E anche a valutare se non è il
caso di alleggerire ansie e preoccupazioni.
Diceva
Dostoevskij: «Stare con i bambini fa bene all’anima». Ma neppure il grande
scrittore russo non avrebbe potuto negare che niente crea tante preoccupazioni
e stress più dell’essere genitori.
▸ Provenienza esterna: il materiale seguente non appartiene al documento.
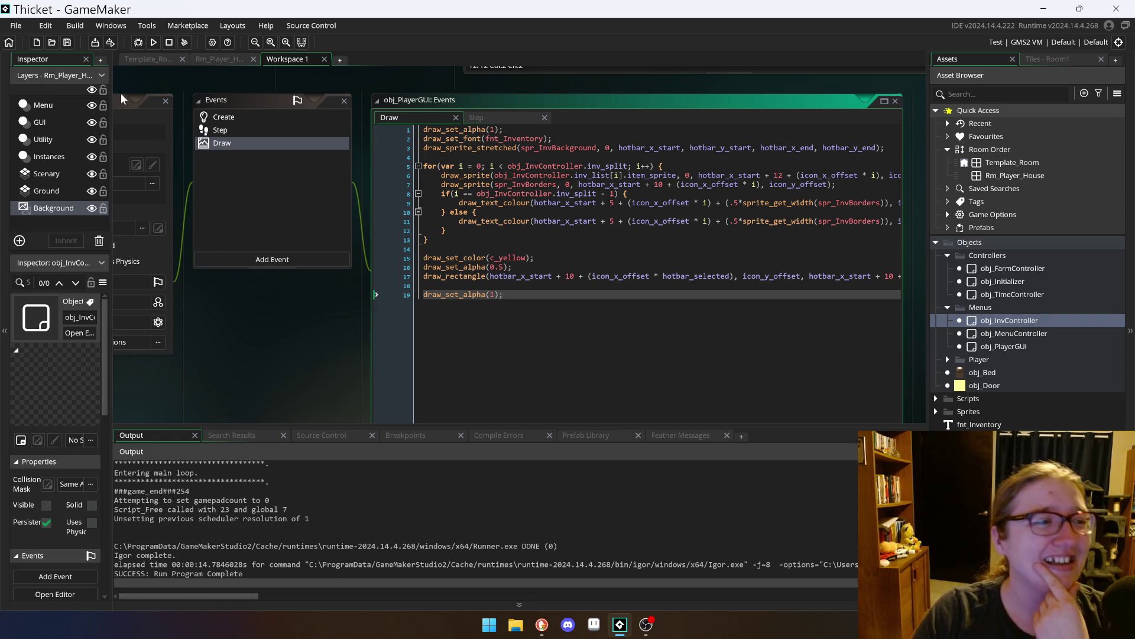
left_click(147, 104)
mouse_move(122, 102)
left_mouse_down()
mouse_move(173, 107)
mouse_move(126, 100)
left_mouse_up()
Ce lo ricorda oggi Paul Wilson,
personaggio eclettico, presidente di un’agenzia di pubblicità di Sydney,
consulente strategico di diverse grandi aziende, noto nel nostro Paese
soprattutto come autore di una serie di libri dall’effetto
"tranquillizzante": da Il piccolo libro della calma a Il
libro della calma sul lavoro, a Il piccolo libro della calma in ufficio.
Ora
il "guru della calma", come qualcuno ha chiamato l’occupatissimo
Wilson, che è anche direttore di un ospedale e di una fondazione per la
ricerca medica, si è dedicato ai genitori, trovando il tempo per scrivere Il
libro della calma per la mamma e il suo bambino.
Come
spesso accade con certa pubblicistica anglosassone, anche se un certo
schematismo fa sorridere, per la troppo forte concatenazione tra determinate
azioni e l’effetto da ottenere (si veda, tanto per fare un esempio, i
consigli riportati nel box sottostante per «scegliere di essere calmi»), il
tono discorsivo e la lettura piacevole talvolta facilitano la riflessione sui
propri atteggiamenti e sulle proprie paure.
Che
stress, preoccupazioni, sensi di colpa e dubbi punteggino la vita dei genitori
d’oggi è sotto gli occhi di tutti (la simpatica illustrazione, di Steve
Johnson e Lou Fancher, a sinistra, è tratta da Una camera tutta per me,
Mondadori).
Forse,
non c’è nulla di meglio che qualche giorno di vacanza per riflettere sugli
effetti negativi che spesso l’eccessiva preoccupazione aggiunge alla già
difficile situazione di una famiglia, quando il neonato non chiude un occhio
tutta la notte o quando ogni progetto a lungo termine è messo in discussione
da un improvviso malessere o dall’ennesimo problemino del piccolo di casa.
«È
strano pensare», commenta Wilson, «che spesso i genitori trovino le tensioni
che accompagnano l’arrivo di un nuovo bambino del tutto prevedibili, ma
anche se si aspettano sonni interrotti, fatica, richieste di attenzione
continue, pianti, relazioni tese e così via, non sono mai abbastanza pronti».
Talvolta
il solo fatto di poter prevedere che la visita di un parente o una breve
uscita potranno aggiungere una piccola fatica in più, può essere sufficiente
a organizzare il tempo in modo diverso.
Ancor
più si rivelerà prezioso fermarsi a valutare quali gesti e comportamenti
aiutino a migliorare, in modo profondo, quello che, con un termine abusato
viene definito, "qualità della vita".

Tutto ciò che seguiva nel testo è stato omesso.